Although the data below contains pictures, output only the lines between those holding "line-height: 26px;" and "-45,7 +45,7 @@", inclusive, exactly and without those pictures.

===== Source material =====

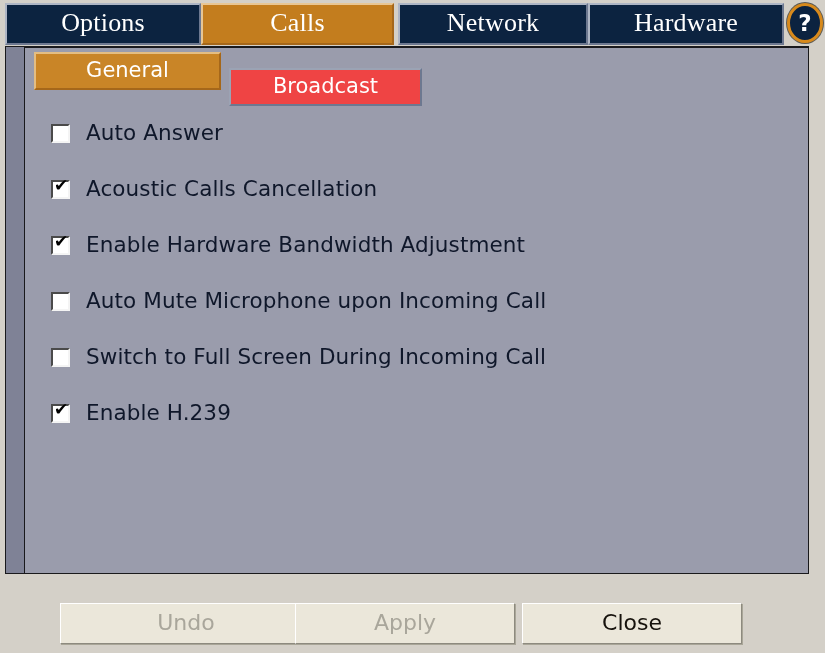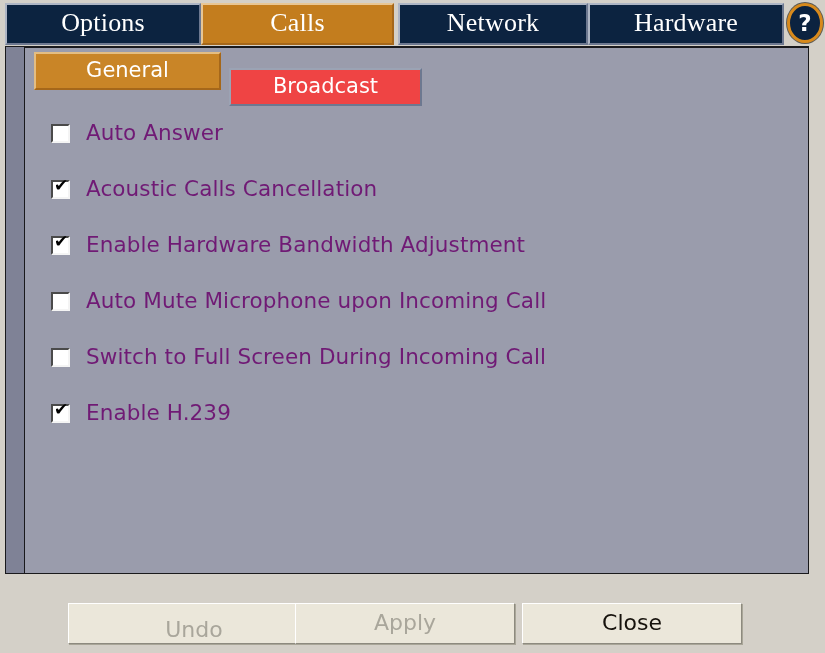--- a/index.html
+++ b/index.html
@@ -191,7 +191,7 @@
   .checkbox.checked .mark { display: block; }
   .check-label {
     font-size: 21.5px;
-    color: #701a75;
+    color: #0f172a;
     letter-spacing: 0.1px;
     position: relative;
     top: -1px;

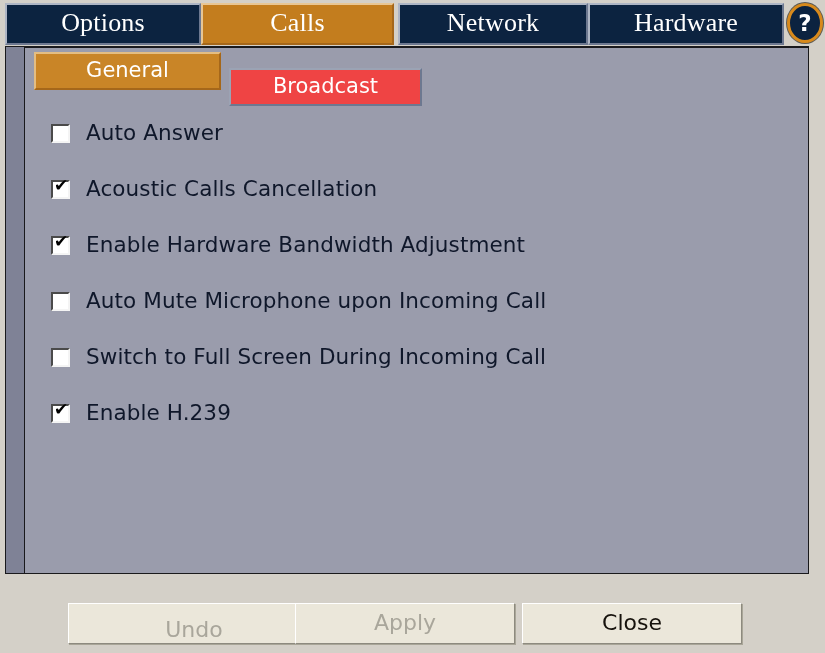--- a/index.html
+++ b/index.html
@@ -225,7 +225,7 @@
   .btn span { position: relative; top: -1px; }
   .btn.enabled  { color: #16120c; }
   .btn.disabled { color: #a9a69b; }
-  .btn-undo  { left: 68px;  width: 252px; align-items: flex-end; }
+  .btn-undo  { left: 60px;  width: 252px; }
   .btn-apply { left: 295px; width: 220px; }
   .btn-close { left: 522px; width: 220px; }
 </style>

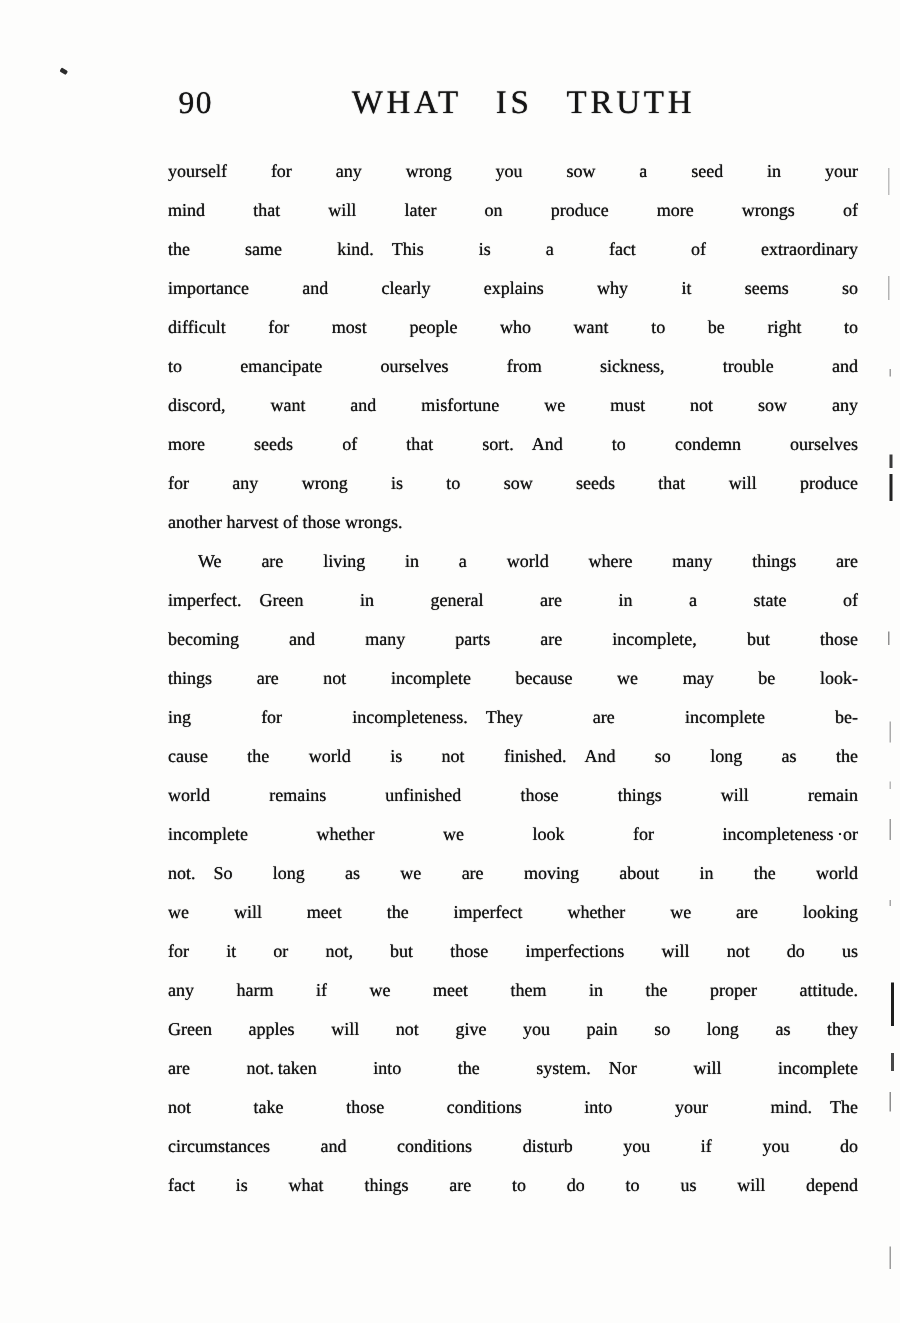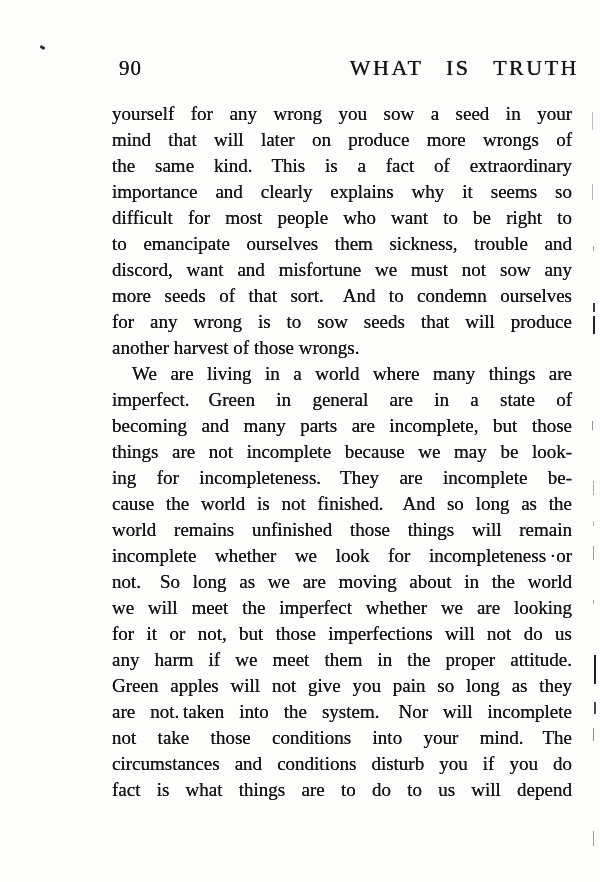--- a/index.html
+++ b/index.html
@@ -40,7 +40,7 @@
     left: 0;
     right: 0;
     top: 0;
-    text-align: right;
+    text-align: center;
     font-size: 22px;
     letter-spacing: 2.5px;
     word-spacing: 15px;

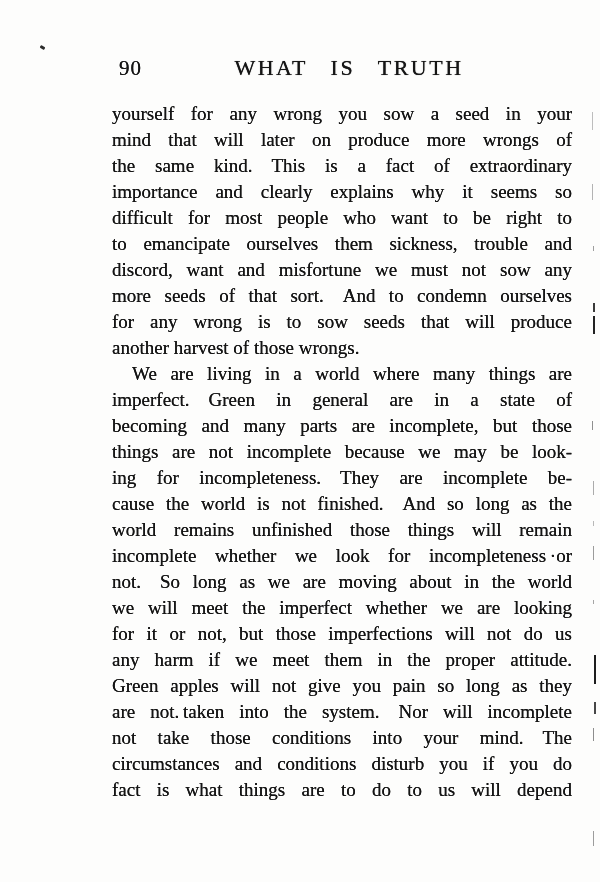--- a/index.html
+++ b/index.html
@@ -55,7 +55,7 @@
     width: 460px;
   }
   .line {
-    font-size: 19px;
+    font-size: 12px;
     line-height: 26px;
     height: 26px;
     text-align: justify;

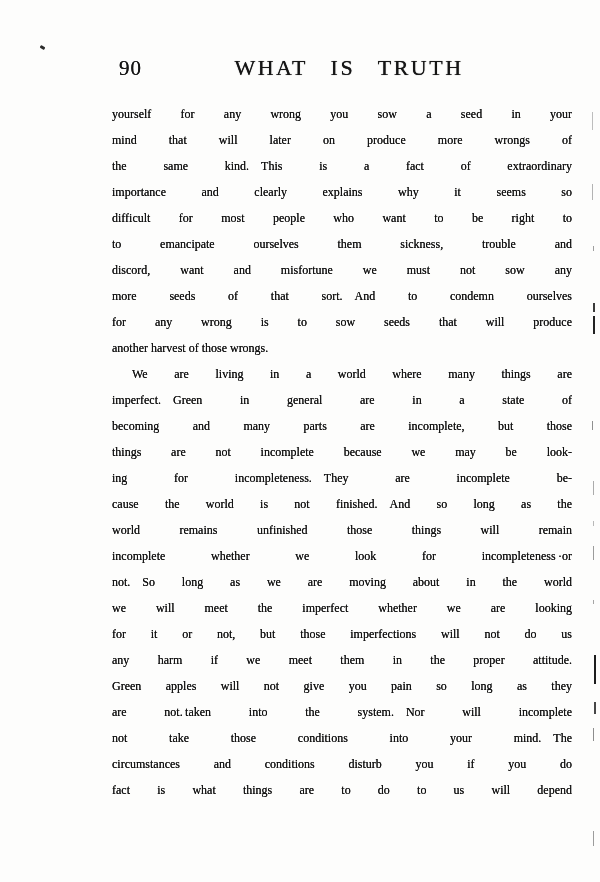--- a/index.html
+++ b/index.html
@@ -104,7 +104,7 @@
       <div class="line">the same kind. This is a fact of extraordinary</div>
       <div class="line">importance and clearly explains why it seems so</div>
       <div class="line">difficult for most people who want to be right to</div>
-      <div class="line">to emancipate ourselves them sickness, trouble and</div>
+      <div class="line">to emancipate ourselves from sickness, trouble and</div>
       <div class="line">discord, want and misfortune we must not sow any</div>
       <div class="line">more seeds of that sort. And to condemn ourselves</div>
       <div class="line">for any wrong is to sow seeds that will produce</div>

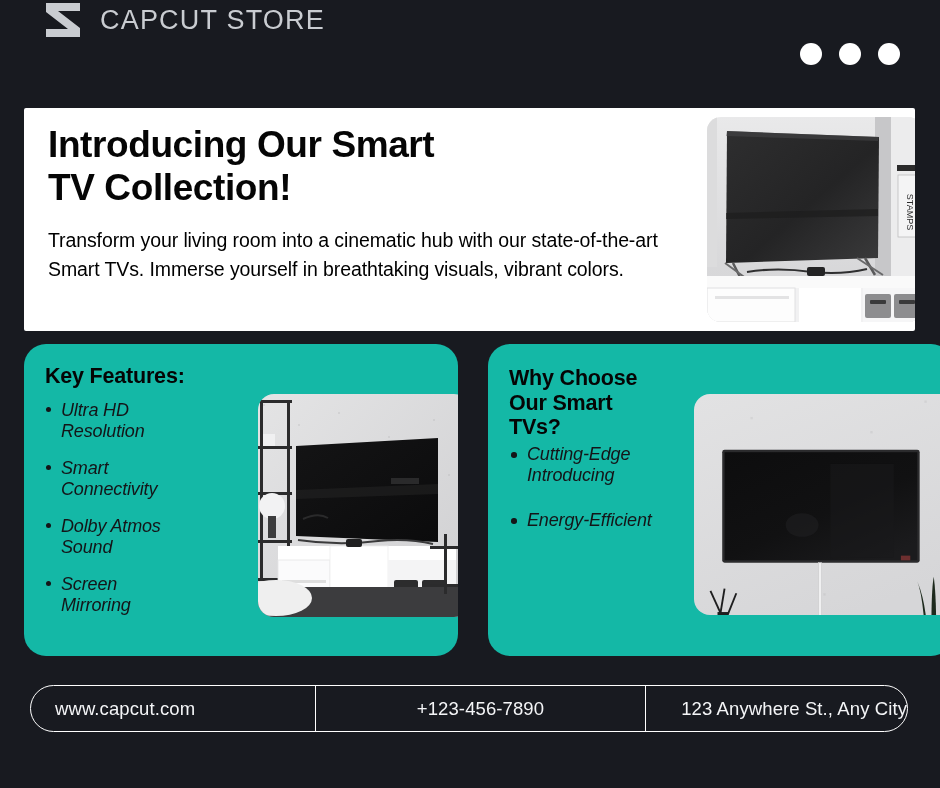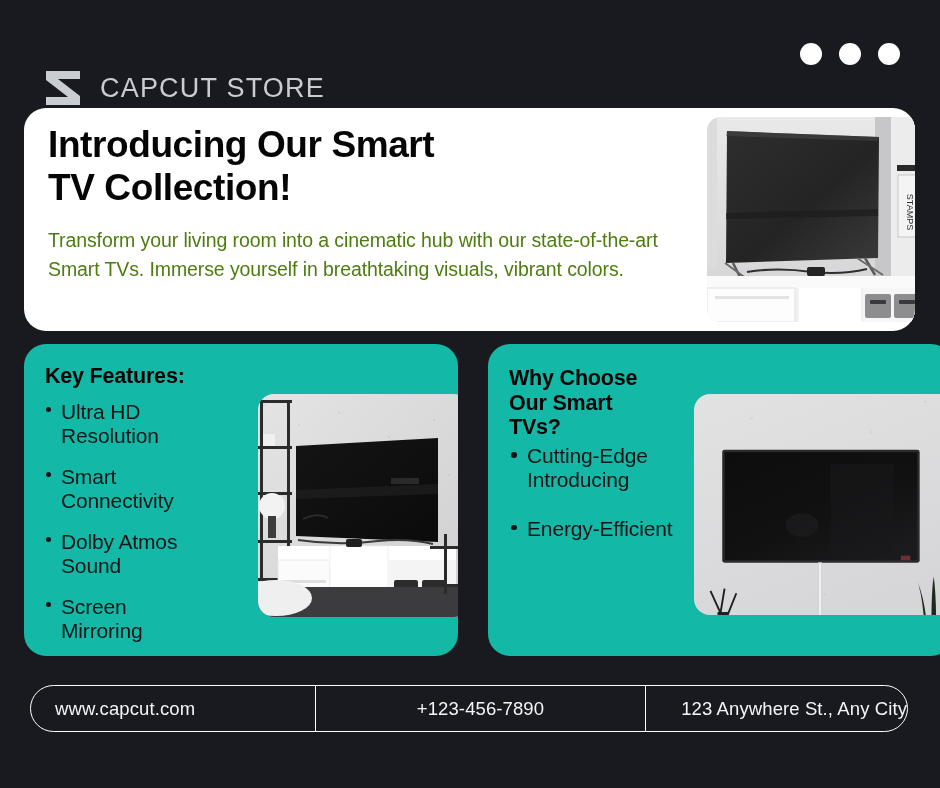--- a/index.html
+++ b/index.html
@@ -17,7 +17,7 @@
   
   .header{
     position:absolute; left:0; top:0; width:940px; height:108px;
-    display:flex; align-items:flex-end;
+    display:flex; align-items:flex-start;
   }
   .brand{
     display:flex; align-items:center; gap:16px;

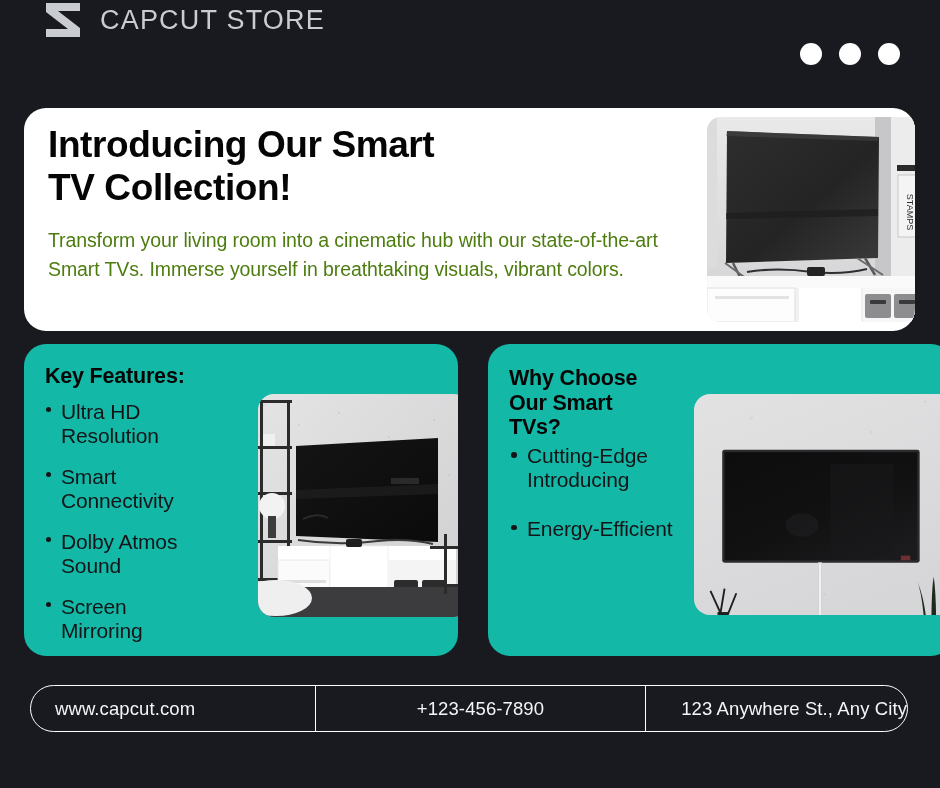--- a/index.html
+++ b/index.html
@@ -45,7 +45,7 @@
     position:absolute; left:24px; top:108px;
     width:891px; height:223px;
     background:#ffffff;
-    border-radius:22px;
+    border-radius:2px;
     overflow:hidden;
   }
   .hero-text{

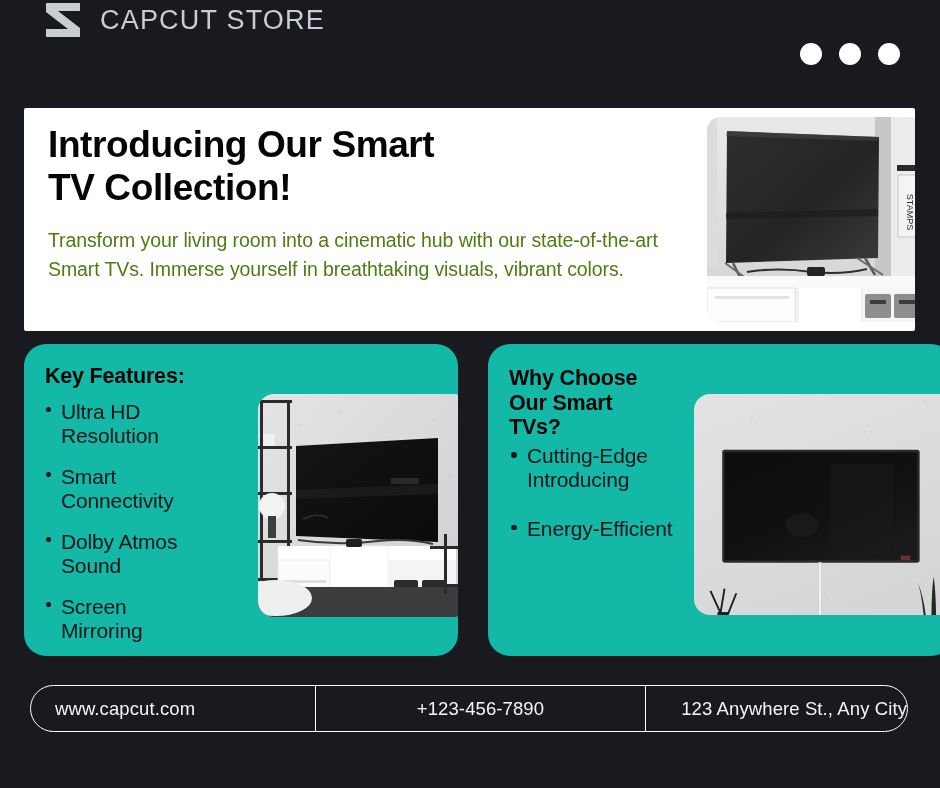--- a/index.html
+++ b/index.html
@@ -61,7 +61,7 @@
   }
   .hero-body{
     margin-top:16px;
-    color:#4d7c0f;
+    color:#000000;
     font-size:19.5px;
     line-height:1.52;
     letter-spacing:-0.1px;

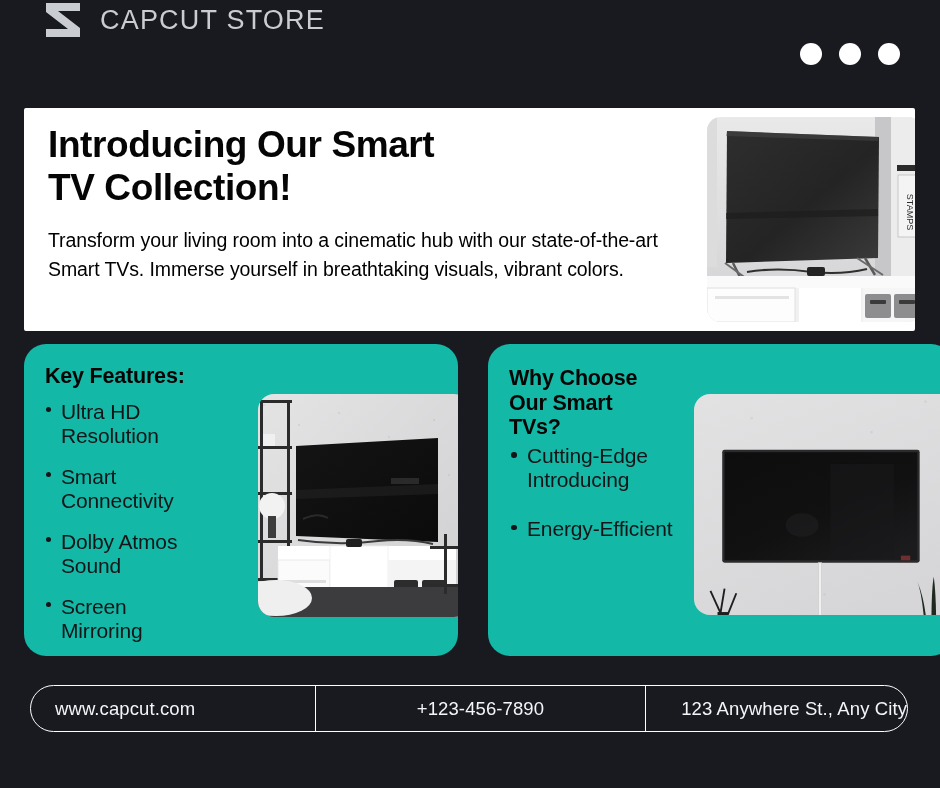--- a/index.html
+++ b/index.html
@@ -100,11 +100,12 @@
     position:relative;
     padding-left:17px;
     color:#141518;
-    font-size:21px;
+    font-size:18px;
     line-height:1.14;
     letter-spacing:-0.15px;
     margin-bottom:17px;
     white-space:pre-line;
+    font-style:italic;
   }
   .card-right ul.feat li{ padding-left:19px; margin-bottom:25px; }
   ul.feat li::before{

=====

▸ Answer box
     line-height: 26px;
     height: 26px;
     text-align: justify;

--- a/index.html
+++ b/index.html
@@ -104,7 +104,7 @@
       <div class="line">the same kind. This is a fact of extraordinary</div>
       <div class="line">importance and clearly explains why it seems so</div>
       <div class="line">difficult for most people who want to be right to</div>
-      <div class="line">to emancipate ourselves them sickness, trouble and</div>
+      <div class="line">to emancipate ourselves from sickness, trouble and</div>
       <div class="line">discord, want and misfortune we must not sow any</div>
       <div class="line">more seeds of that sort. And to condemn ourselves</div>
       <div class="line">for any wrong is to sow seeds that will produce</div>

--- a/index.html
+++ b/index.html
@@ -17,7 +17,7 @@
   
   .header{
     position:absolute; left:0; top:0; width:940px; height:108px;
-    display:flex; align-items:flex-end;
+    display:flex; align-items:flex-start;
   }
   .brand{
     display:flex; align-items:center; gap:16px;

--- a/index.html
+++ b/index.html
@@ -45,7 +45,7 @@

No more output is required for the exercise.